Obviamente reconhecemos que o Movimento LGBT precisa se fortalecer e buscar compreender a sua dinamicidade e entraves, visto que, não existem somente LGBT na classe trabalhadora. Isso produz uma desigualdade dentro do próprio movimento que legitima principalmente os homens gays e brancos de classe média, apelidados por GGGG. Precisamos superar as contradições e reconhecer que necessitamos de um Movimento LGBT que seja, de fato, emancipador e que se comprometa com transformação real de nossa sociedade. Que busque a superação da sociedade do preconceito e possa fortalecer todos os setores oprimidos (mulheres, negras e negros, classe trabalhadora, etc.), pois há LGBT em todos esses setores. Somente com a articulação das lutas entre todas (os) é que será possível uma transformação de fato dessa sociedade, com a superação do preconceito e das desigualdades.

 

Dia 28 de junho: dia do orgulho LGBT

A regra para nós trabalhadores é a exploração, a violência, a pobreza, a opressão por sermos pretos, pobres, gays, lésbicas. A regra é a classe trabalhadora ser resignada, aceitar passivamente, aliás, é por isso que nos dominam.

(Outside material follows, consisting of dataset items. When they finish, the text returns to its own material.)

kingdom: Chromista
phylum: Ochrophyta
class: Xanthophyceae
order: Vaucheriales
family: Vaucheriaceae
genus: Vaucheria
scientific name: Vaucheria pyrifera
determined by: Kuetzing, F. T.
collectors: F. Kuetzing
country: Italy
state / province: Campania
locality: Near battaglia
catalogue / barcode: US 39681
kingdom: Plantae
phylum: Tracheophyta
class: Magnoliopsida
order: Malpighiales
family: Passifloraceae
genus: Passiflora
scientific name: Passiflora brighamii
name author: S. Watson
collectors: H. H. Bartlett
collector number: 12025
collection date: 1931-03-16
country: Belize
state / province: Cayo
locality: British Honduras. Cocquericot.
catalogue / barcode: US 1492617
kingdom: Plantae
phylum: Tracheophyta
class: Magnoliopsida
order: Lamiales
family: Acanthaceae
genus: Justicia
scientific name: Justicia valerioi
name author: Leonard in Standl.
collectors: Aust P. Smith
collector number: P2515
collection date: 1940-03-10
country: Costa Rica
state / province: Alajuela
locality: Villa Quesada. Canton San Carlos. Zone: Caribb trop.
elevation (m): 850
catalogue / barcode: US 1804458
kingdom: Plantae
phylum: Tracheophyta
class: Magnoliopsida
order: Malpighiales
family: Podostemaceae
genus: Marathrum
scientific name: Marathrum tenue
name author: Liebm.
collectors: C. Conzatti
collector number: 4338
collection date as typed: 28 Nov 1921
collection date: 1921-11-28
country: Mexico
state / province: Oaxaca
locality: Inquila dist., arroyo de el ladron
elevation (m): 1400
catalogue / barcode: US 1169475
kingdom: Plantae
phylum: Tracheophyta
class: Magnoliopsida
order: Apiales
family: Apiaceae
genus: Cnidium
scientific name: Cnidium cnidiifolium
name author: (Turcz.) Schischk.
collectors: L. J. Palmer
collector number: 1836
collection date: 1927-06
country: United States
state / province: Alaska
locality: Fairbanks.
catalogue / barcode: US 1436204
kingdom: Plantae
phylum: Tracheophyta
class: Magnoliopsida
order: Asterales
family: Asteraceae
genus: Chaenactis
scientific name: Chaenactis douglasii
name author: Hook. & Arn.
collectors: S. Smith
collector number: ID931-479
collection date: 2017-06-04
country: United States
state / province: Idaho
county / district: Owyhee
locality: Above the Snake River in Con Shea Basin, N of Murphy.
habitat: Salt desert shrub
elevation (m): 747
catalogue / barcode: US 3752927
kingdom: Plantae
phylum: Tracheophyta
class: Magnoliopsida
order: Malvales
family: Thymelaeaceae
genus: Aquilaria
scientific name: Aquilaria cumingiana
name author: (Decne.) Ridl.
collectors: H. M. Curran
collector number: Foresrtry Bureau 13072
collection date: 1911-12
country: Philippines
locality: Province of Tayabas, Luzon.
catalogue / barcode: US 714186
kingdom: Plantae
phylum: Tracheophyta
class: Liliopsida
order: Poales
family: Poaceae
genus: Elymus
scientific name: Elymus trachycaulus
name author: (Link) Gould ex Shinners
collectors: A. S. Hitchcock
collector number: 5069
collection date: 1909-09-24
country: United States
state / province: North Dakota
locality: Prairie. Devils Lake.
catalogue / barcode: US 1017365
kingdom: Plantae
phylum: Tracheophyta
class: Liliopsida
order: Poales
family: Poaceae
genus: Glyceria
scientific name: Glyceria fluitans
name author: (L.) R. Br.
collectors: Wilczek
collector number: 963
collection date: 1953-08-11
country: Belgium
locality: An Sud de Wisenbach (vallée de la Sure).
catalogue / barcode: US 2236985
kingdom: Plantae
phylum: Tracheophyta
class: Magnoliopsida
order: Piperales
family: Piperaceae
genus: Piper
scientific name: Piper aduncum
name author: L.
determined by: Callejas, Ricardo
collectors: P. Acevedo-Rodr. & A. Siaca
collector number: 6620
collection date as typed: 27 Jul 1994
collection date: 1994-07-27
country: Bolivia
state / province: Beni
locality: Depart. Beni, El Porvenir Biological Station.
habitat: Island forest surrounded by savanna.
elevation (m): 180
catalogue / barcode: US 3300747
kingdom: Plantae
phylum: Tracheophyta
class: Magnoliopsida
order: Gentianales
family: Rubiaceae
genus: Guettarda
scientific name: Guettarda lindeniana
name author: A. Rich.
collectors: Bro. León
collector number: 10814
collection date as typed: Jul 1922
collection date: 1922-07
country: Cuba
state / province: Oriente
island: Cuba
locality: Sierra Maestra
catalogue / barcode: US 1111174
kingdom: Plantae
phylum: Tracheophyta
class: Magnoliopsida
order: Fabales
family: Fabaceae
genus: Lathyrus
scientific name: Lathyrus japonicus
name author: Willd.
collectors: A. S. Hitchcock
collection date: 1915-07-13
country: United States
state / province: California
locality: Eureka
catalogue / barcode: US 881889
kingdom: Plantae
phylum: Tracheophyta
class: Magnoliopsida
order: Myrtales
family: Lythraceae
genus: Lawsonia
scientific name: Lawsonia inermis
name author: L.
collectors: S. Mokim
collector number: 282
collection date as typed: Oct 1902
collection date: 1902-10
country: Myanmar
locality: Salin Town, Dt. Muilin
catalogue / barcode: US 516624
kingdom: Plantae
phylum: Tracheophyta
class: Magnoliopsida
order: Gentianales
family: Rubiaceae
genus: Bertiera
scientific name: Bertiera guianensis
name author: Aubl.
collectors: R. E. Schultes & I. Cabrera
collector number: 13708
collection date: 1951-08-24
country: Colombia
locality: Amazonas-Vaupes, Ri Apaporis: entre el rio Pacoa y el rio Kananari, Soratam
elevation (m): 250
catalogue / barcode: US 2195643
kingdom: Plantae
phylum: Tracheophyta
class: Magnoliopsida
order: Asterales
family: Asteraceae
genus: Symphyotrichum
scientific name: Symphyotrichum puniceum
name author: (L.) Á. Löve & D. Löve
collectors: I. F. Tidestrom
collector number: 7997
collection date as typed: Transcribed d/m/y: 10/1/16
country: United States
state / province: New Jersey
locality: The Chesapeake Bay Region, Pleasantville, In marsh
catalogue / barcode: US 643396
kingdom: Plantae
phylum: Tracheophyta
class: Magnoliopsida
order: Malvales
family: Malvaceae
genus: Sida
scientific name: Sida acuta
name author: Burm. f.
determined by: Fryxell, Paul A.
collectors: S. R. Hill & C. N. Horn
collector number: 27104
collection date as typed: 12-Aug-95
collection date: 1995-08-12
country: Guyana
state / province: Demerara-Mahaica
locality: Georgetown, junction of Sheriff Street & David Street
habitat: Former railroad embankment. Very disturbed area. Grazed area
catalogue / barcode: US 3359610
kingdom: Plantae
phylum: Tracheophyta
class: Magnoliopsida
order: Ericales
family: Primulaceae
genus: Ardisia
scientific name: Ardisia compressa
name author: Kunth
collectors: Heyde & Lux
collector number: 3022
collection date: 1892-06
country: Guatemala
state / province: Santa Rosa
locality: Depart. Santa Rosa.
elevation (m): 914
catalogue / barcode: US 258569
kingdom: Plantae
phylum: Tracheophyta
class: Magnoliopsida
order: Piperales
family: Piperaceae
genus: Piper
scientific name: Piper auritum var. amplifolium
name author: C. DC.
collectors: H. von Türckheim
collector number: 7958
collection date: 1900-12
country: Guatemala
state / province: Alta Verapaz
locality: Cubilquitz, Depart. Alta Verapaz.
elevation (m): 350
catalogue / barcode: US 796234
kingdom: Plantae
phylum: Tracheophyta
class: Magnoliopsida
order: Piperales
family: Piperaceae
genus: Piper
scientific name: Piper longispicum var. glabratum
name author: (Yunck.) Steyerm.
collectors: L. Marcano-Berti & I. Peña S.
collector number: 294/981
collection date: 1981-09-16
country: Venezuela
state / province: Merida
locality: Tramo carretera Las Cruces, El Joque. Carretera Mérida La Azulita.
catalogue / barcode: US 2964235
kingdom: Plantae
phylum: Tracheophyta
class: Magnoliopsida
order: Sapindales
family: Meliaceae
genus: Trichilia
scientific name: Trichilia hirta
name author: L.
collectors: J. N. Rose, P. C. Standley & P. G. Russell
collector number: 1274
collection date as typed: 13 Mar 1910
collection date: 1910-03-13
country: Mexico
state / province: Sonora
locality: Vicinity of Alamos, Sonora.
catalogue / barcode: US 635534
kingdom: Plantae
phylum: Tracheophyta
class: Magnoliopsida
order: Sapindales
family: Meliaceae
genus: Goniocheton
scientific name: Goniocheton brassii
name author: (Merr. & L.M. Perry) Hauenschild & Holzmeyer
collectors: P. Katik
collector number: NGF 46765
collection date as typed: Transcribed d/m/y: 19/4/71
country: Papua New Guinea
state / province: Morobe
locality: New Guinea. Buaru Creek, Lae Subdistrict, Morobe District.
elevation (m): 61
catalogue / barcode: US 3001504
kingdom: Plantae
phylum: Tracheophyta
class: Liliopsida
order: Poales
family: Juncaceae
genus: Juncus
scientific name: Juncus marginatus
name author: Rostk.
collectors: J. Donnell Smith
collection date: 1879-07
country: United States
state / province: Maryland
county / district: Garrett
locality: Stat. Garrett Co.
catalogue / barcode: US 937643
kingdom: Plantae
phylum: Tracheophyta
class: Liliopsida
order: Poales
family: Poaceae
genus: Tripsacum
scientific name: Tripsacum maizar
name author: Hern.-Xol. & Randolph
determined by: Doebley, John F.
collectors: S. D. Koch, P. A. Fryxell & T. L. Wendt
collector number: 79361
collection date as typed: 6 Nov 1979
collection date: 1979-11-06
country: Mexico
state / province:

Mas, como muitos eventos na história, há momento em que um fato aparentemente comum transforma-se em algo extraordinário. Como se diz é a gota que faltava para transbordar o copo. Assim é o dia 28 de junho para o movimento LGBT.

Em Nova Iorque, na década de 1960, o bar Stonewall Inn era um espaço frequentado por gays, lésbicas e travestis e onde casais dançavam à vontade. Diante da perseguição e da discriminação na sociedade estadunidense contra os LGBT, os bares eram o espaço ideal e onde podiam se relacionar.

Como em outros bares do gênero na cidade, Stonewall Inn sofria com as batidas policiais sob os mais variados pretextos, obviamente “nunca era por conta da orientação sexual dos frequentadores”. Agressões e prisões eram comuns.

Mas, na madrugada do dia 28 de junho de 1969 foi diferente. Uma entre tantas outras batidas policiais – normalmente sob a alegação de falta de licença para a venda de bebidas alcoólicas – levou a mais violência e prisões. Mas, ao contrário das outras vezes houve resistência à investida policial. A resistência se generalizou, de um lado policiais e de outro uma multidão (com apoio dos moradores da Rua Christopher Street, onde se localizava o bar) que resistia como podia jogando garrafas de cerveja, cadeiras, etc.

Na noite seguinte a batalha se repetiu e dessa vez reforçada por mais pessoas e com reivindicações políticas, como o direito à liberdade de se expressar, o fim da violência policial, entre outras.

Pela intensidade da resistência e pela repercussão dessa luta a prefeitura foi obrigada a recuar e pôr fim à violência policial.

O principal feito da Batalha de Stonewall é o resgaste do “Orgulho LGBT” e a certeza de que a conquista de direitos somente pode vir com a luta, com a resistência. Por isso Stonewall tornou-se uma referência para o movimento LGBT e para quem luta por uma sociedade em que a liberdade seja plena em todos os seus aspectos.